Plaintiff's Fourteenth Amendment claim was the only cause of action over which this Court had original jurisdiction and it was Defendant's sole basis for removal. (Docket #1 at 2). Now that the claim stands dismissed, the Court will dismiss the remaining state law claims without prejudice to their being re-filed in state court. See 28 U.S.C. § 1367(c)(3); RWJ Mgmt. Co., Inc. v. BP Prods. N.A., Inc., 672 F.3d 476, 479-80 (7th Cir. 2012) (when all federal claims are dismissed, there is a presumption that the court will relinquish jurisdiction over supplemental state law claims). Thus, the entire action will be dismissed as well.

3. MOTIONS FOR INJUNCTIVE RELIEF

In light of the dismissal of this action, Plaintiff's motions for injunctive relief (Docket #3 and #11) will be denied as moot.

4. CONCLUSION

In light of the foregoing, Defendants' motion to dismiss must be granted in part and this action dismissed. Generally, after granting a motion to dismiss, courts should allow a plaintiff leave to amend his complaint to correct its deficiencies prior to dismissing an entire action. Runnion ex rel. Runnion v. Girl Scouts of Greater Chi. & N.W. Ind., 786 F.3d 510, 519-20 (7th Cir. 2015). Leave need not be given, however, if the defects are clearly uncorrectable, and thus amendment would be futile. Id. at 520. It appears that any amendment would be futile here because Plaintiff has all but conceded that absent his timing concerns, the Section 227 procedure would be sufficient to satisfy due process. See (Docket #27 at 9-10). More importantly, the Court will not grant leave to amend to a represented party absent a request for leave, which Plaintiff has not made. See generally id.; Chaidez v. Ford Motor Co., No. 18-2753, 2019 WL 4050996, at *6-7 (7th Cir. Aug. 28, 2019). This action will, therefore, be dismissed without granting leave to amend the complaint.

Accordingly,

IT IS ORDERED that Plaintiff's motions for injunctive relief (Docket #3 and #11) be and the same are hereby DENIED as moot;

IT IS FURTHER ORDERED that Defendants' motion to dismiss (Docket #18) be and the same is hereby GRANTED in part;

IT IS FURTHER ORDERED that Plaintiff's Fourteenth Amendment Due Process claim be and the same is hereby DISMISSED with prejudice;

IT IS FURTHER ORDERED that pursuant to 28 U.S.C. § 1367(c)(3), the Court declines to exercise supplemental jurisdiction over the state law claims raised in Plaintiff's complaint and Plaintiff's state law claims be and the same are hereby DISMISSED without prejudice; and

IT IS FURTHER ORDERED that this action be and the same is hereby DISMISSED.
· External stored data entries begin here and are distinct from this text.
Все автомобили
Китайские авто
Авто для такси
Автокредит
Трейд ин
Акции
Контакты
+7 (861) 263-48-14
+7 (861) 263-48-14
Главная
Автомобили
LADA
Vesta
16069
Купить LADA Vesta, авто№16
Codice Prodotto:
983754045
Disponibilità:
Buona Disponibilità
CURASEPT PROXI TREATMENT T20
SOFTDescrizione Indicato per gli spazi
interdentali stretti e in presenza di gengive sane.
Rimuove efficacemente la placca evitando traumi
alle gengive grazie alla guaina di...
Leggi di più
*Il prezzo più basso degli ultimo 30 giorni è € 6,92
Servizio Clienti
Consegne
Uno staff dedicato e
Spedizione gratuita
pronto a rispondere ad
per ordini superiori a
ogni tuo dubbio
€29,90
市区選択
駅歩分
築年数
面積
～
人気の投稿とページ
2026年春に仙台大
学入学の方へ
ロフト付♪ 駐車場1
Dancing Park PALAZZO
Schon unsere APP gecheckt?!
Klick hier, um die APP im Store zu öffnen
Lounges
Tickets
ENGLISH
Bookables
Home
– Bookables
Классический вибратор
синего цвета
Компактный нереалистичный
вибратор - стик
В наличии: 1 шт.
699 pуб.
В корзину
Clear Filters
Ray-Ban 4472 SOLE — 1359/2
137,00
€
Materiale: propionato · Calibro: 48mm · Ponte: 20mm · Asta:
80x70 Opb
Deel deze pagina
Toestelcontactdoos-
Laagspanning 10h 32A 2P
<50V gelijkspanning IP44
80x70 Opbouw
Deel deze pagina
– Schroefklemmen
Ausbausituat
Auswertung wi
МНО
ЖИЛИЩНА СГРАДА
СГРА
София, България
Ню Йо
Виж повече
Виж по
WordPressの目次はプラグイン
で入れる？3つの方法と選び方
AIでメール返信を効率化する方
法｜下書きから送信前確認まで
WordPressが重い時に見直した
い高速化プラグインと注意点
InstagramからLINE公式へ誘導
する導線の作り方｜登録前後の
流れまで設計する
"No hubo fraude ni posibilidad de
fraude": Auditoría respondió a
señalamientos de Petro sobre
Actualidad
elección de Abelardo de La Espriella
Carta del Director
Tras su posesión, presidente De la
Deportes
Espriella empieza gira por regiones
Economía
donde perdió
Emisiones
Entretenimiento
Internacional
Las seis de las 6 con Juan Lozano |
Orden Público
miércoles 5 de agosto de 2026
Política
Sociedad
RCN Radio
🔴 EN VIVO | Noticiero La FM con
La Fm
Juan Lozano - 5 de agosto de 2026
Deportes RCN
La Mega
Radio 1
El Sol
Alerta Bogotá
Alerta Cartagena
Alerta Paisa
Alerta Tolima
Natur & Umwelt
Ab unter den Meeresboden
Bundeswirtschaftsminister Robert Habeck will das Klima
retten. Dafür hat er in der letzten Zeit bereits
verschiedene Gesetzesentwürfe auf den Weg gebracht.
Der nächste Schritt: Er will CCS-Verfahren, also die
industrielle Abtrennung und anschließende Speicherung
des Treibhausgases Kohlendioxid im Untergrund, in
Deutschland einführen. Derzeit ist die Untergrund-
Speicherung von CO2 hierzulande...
The Clerk of the Court is directed to enter judgment accordingly.

FootNotes


1. Plaintiff is certain that his complaint is "clear" that he does not want damages. This is false. (Docket #1-2 at 15) (Plaintiff prays that he be "awarded such damages and punitive damages as may be established at trial"). In yet another episode of sloppy drafting, Plaintiff states in his brief that he did not intend to present an equal protection claim, despite the complaint's repeated references to that doctrine. (Docket #27 at 8 n.3). Plaintiff characterizes those allegations as "inadvertent." Id. The Court admonishes him to give closer attention to drafting his pleadings; the allegations of a complaint are important and must never be trifled with.
2. In light of the portion of Section 227.57(9) quoted above, the Court wonders whether Plaintiff's position is correct.